BEGIN Data records

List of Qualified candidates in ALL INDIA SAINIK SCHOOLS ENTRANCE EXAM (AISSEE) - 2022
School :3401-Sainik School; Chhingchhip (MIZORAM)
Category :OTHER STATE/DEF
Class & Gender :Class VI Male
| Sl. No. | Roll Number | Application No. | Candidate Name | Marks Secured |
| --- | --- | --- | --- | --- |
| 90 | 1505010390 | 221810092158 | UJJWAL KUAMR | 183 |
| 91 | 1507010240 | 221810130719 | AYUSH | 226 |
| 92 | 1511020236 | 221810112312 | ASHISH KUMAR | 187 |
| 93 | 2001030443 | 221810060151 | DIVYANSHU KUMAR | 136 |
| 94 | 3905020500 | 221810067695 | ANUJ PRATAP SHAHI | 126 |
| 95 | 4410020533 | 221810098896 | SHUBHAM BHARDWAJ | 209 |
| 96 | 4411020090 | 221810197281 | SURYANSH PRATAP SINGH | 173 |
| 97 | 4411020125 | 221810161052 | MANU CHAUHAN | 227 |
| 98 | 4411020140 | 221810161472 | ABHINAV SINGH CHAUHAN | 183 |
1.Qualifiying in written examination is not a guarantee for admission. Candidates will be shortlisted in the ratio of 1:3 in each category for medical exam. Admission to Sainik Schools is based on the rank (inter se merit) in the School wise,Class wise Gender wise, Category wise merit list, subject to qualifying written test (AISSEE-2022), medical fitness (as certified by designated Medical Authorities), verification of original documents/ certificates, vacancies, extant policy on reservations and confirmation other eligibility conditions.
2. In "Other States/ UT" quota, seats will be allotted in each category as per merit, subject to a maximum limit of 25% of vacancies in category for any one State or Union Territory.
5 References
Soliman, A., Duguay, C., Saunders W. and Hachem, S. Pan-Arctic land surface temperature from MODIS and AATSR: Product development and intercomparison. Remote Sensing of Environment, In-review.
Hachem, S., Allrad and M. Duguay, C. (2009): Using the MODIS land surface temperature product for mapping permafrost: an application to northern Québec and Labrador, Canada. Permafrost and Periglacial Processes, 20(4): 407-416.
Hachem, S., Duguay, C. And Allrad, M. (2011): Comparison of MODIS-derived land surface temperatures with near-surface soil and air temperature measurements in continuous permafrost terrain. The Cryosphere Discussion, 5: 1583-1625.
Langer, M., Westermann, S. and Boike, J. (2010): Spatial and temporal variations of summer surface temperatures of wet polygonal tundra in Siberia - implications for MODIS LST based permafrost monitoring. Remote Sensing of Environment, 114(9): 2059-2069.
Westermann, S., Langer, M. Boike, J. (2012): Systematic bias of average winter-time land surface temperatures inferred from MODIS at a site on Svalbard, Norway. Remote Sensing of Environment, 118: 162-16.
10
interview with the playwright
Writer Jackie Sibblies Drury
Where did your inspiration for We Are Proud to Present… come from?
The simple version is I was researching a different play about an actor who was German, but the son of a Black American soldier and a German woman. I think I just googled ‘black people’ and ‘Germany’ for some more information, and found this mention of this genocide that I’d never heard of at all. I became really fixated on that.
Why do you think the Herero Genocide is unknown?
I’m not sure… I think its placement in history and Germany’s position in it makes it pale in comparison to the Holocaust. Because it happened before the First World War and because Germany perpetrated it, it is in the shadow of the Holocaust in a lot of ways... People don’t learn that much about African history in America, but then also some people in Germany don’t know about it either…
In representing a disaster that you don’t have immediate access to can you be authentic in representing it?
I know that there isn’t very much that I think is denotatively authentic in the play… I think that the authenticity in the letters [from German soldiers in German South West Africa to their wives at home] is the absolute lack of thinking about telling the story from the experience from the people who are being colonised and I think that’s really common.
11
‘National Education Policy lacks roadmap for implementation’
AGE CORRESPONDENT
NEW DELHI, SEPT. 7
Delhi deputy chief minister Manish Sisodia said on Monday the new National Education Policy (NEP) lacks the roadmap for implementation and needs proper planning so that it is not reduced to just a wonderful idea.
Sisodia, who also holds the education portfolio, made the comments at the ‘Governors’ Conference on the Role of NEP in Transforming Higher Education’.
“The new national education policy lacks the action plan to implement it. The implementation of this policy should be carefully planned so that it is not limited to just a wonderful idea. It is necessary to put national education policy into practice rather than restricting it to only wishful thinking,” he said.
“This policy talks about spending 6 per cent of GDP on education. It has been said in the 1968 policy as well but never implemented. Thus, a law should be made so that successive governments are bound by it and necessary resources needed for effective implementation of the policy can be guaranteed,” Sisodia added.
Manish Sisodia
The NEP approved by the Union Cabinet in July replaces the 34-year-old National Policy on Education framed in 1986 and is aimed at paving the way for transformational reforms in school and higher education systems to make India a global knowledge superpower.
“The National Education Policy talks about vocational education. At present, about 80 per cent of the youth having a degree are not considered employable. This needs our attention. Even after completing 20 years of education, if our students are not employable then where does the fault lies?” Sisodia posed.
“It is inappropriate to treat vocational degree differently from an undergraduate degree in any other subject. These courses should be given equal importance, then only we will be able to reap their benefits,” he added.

END Data records

● **Aim of the task**
Which lines above include the string "SINGH"? Show them.

● **Task response**
| 96 | 4411020090 | 221810197281 | SURYANSH PRATAP SINGH | 173 |
| 98 | 4411020140 | 221810161472 | ABHINAV SINGH CHAUHAN | 183 |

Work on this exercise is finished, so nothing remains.